- SOURCE PASSAGE -
[Start of section]
So, Elixir/Erlang combo seems like a perfect fit. Instead, we are having all remaining Elixir and Erlang systems ripped out and re-written in Java.

The reason is simple - readability and hire-ability. The cherries on the cake - Java's "good enough" for what we do, the tooling, the quality and availability of reference resources and subject matter experts - are just that, cherries. But the ability to hire and onboard new engineers is THE thing - it took us 3 years to fully hire out the headcount we were allocated for just our little team and that is in Java. Hiring for Elixir and Erlang has been such a pain that we are having to pay contractors while we re-write the current Elixir and Erlang systems into Java. Our domain is somewhat complicated - most people who have not worked in food retail generally would not imagine it to be so - so onboarding people to the domain knowledge takes 3-6 months and that is without "This is what? Erlang?" barrier. That is where readability of Java and non-FP vs Elixir/Erlang and FP comes in as well.
[End of section]
- EXCERPTED RECORDS -
[Start of section]
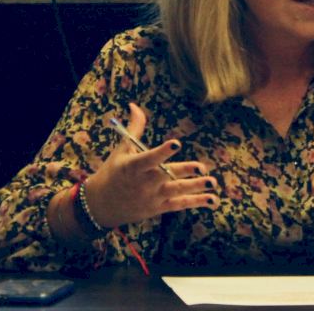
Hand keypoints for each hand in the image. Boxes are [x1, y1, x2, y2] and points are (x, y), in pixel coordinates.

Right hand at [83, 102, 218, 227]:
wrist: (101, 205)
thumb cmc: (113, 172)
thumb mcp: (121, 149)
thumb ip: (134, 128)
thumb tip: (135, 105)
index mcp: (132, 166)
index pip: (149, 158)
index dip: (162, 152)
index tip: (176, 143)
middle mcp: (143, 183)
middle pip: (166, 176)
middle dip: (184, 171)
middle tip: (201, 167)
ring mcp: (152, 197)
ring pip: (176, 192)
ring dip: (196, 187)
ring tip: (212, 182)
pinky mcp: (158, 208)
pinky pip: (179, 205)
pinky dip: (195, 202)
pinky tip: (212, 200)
[End of section]
[Start of section]
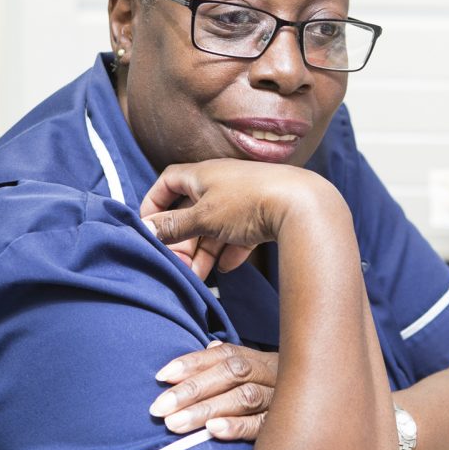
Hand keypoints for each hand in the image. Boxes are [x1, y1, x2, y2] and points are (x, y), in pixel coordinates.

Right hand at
[End of section]
- WORK TASK 1 -
According to the passage on rewriting Elixir and Erlang systems in Java, how long does onboarding new people to the domain knowledge take?
- WORK TASK 2 -
Extend the passage about replacing Elixir and Erlang with Java by writing what comes next.

- TASK OUTPUT 1 -
Three to six months.

- TASK OUTPUT 2 -
I guess what I am trying to say is that, yes, the right tool for the job and all that but good enough tool with a significantly higher hiring pool is proving so much better.

1 comments

It would be interesting to see where things are at in a few years. I get the problem. But not sure the right decision was made. I've seen the "leave esoteric/boutique/niche language for more commodity platforms" play out a number of times over the years. The results are very mixed, and hard to infer because of the many variables. But I don't usually see the "we're so much better now" after the original zeal for the exodus pans out. Usually it ends up being more of a "you had a problem so you did X. Now you have two problems" in my experience. I wish you and yours the best of luck.